#### [Problem]
Please restate each line of the data below exactly. Omit all images.

#### [Recorded information]
_ _ _ _ _
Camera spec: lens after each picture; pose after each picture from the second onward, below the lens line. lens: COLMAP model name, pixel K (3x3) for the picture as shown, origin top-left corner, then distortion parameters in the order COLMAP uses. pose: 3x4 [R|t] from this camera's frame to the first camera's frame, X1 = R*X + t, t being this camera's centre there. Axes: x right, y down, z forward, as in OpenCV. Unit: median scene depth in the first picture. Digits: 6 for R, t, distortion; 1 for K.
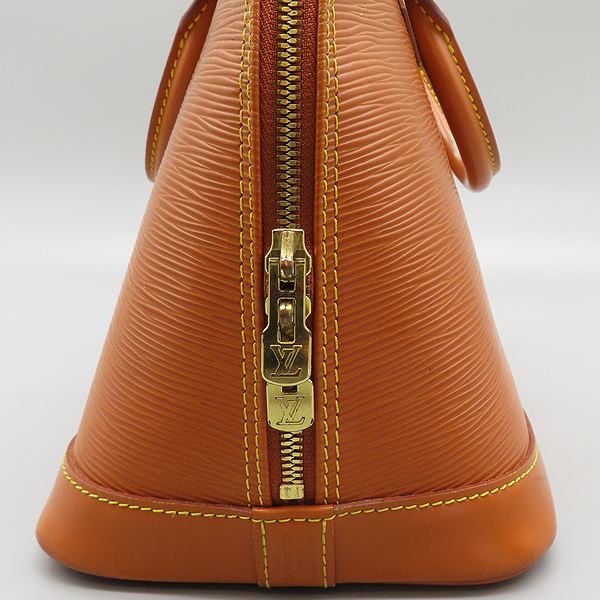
lens RADIAL K [[949.7, 0, 300.0], [0, 949.7, 300.0], [0, 0, 1]] dist [-0.108285, -0.132434]
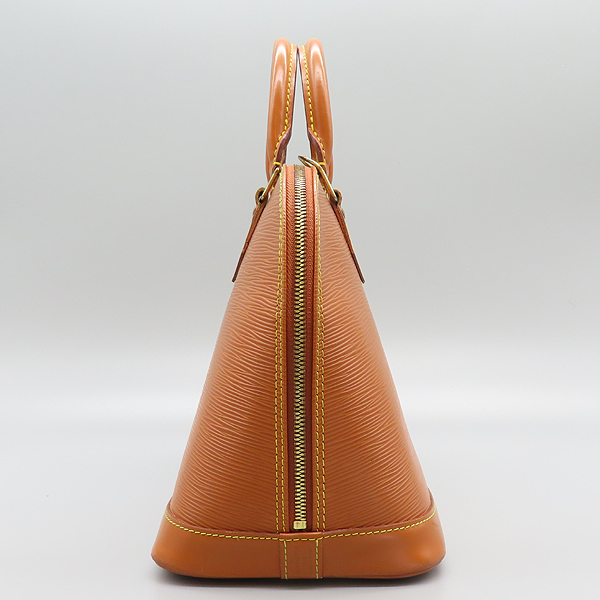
lens RADIAL K [[949.7, 0, 300.0], [0, 949.7, 300.0], [0, 0, 1]] dist [-0.108285, -0.132434]
pose [[0.998958, 0.000378, 0.045645, -0.095495], [0.005820, 0.990752, -0.135560, 0.011173], [-0.045274, 0.135684, 0.989717, -0.946674]]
_ _ _ _ _
#### [Solution below]
Camera spec: lens after each picture; pose after each picture from the second onward, below the lens line. lens: COLMAP model name, pixel K (3x3) for the picture as shown, origin top-left corner, then distortion parameters in the order COLMAP uses. pose: 3x4 [R|t] from this camera's frame to the first camera's frame, X1 = R*X + t, t being this camera's centre there. Axes: x right, y down, z forward, as in OpenCV. Unit: median scene depth in the first picture. Digits: 6 for R, t, distortion; 1 for K.
lens RADIAL K [[949.7, 0, 300.0], [0, 949.7, 300.0], [0, 0, 1]] dist [-0.108285, -0.132434]
lens RADIAL K [[949.7, 0, 300.0], [0, 949.7, 300.0], [0, 0, 1]] dist [-0.108285, -0.132434]
pose [[0.998958, 0.000378, 0.045645, -0.095495], [0.005820, 0.990752, -0.135560, 0.011173], [-0.045274, 0.135684, 0.989717, -0.946674]]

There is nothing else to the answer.